Cette fois-ci, nous nous intéressons à sa première expérience missionnaire lors de son séjour à Nyundo de 1901 à 1903, puis à ses défis liés à la Grande Guerre de 1914 à 1918 et finalement à sa rencontre, en 1919, avec le P. Gorju, l’envoyé du Supérieur Général des Pères Blancs, Mgr Livinhac. Des difficultés rencontrées, il sortira victorieux grâce à ses « manœuvres » bien préparées. Sur le coup, Mgr Hirth, âgé et mal voyant, deviendra le bouc émissaire de la situation.

Nous avons pu rassembler ici 37 documents pour réaliser cette publication. Plusieurs sont de la main du P. Classe. Parmi ces 37 documents, il y a une lettre du P. Dufays, son confrère, son complice et son confident et trois lettres du P. Gorju, Visiteur canonique du Vicariat du Kivu.

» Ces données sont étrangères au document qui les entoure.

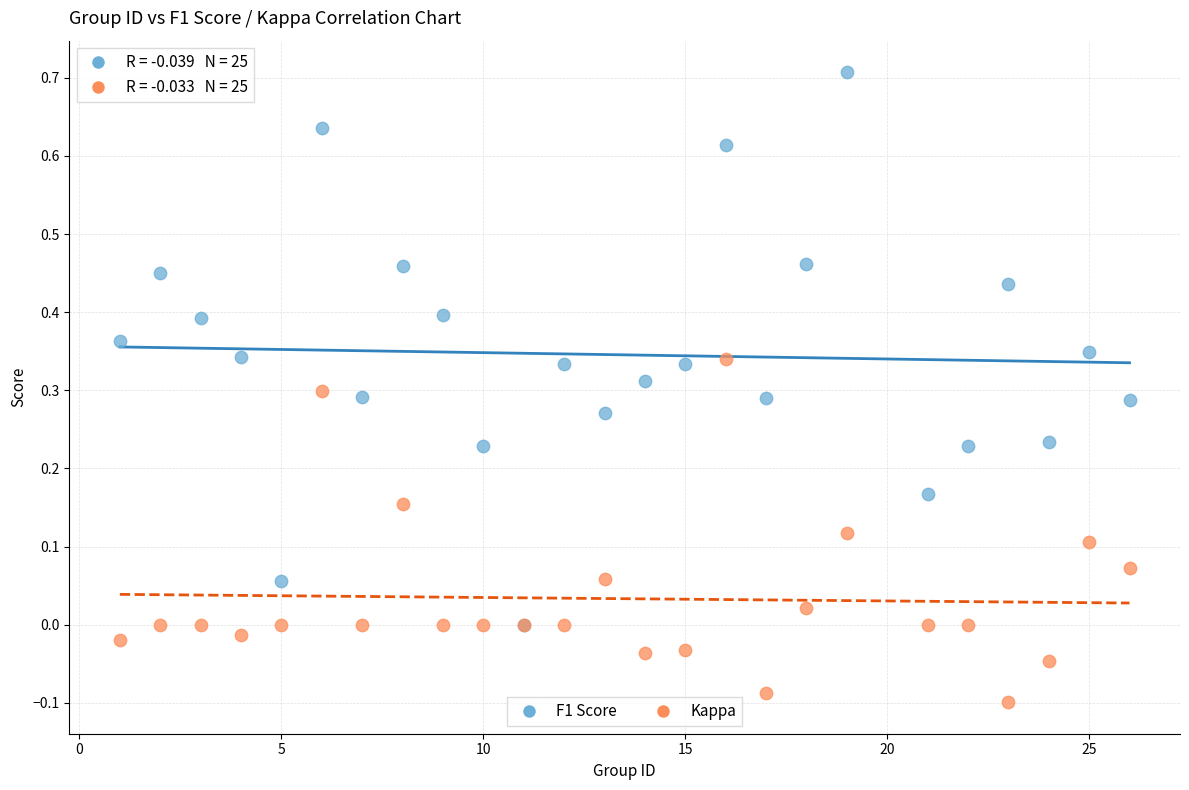

Which series reaches the maximum Y coordinate?

F1 Score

La plupart des lettres du P. Classe sont adressées soit au Supérieur Général, soit à un membre du Conseil Général. Six lettres sont adressées au Père Provincial, le P. Roussez. Deux lettres sont adressées à ses confrères. Elles contiennent des instructions pastorales importantes. Puis viennent deux articles concernant les coutumes et les mœurs des Bagoyi. On lira pour finir les Rapports Annuels concernant la situation du Vicariat. Ils sont souvent très élaborés. Les Rapports Généraux, qui font partie des Rapports Annuels, ont été rédigés par le P. Classe lui-même.

Nous avons placé ces écrits dans leur contexte historique. Leur contenu est rangé en trois parties distinctes :

  I. Les premières années à Nyundo (1901-1903) ;

II. Face à la Grande Guerre (1914-1918) ;

III. La visite canonique du P. Gorju (1919).

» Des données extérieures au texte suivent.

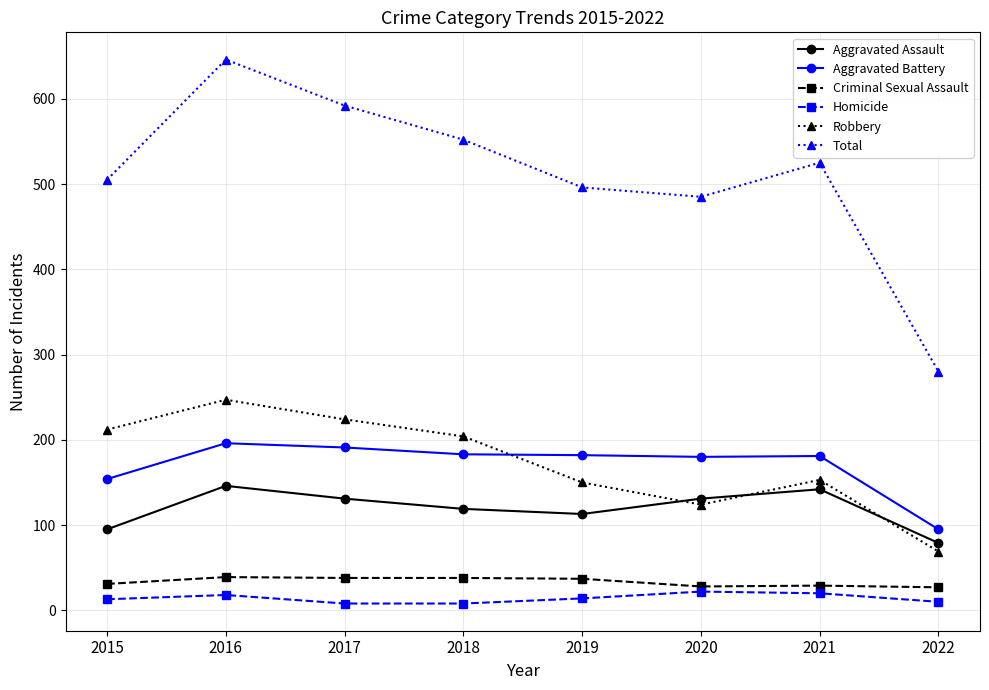

What is the minimum value shown in the chart?

8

En examinant le contenu et le style de ses écrits, le P. Classe se révèle comme un chef intelligent ayant beaucoup de perception et de vitalité. Mais aussi redoutable et sans pitié. Il sait présenter et défendre son point de vue. Sans doute, il parlait aussi bien qu’il écrivait. Vers la fin de sa vie, il ne supportait pas qu’il soit contredit par personne y compris ses proches collaborateurs.

Nous terminons avec les statistiques que nous avons à notre disposition. Toutes ont été publiées dans la revue Missions d’Afrique. Elles étaient utilisées pour évaluer le travail d’évangélisation. Et aussi pour stimuler la ferveur des missionnaires et la générosité des bienfaiteurs. Pour la période de 1914 à 1918, tous les Vicariats des Pères Blancs ont tenu leurs statistiques, sauf celui du « Kivou ». Le P. Classe, voulait-il cacher aux bienfaiteurs les conséquences désastreuses de la Grande Guerre pour le Vicariat ?

Dans cette publication, nous avons respecté l’orthographie des noms des personnes et des lieux de l’époque. Etant donné qu’elle n’était pas encore fixée, elle varie de document en document. Une liste avec quelques notes biographiques des missionnaires cités pourrait aider les lecteurs.

Nous sommes conscient que notre travail n’est pas complet. Pourrait-il autrement ? D’autres écrits du P. Classe existent certainement. Nous serons heureux d’apprendre que des chercheurs courageux complèteront un jour cette contribution à l’histoire de l’évangélisation du Rwanda.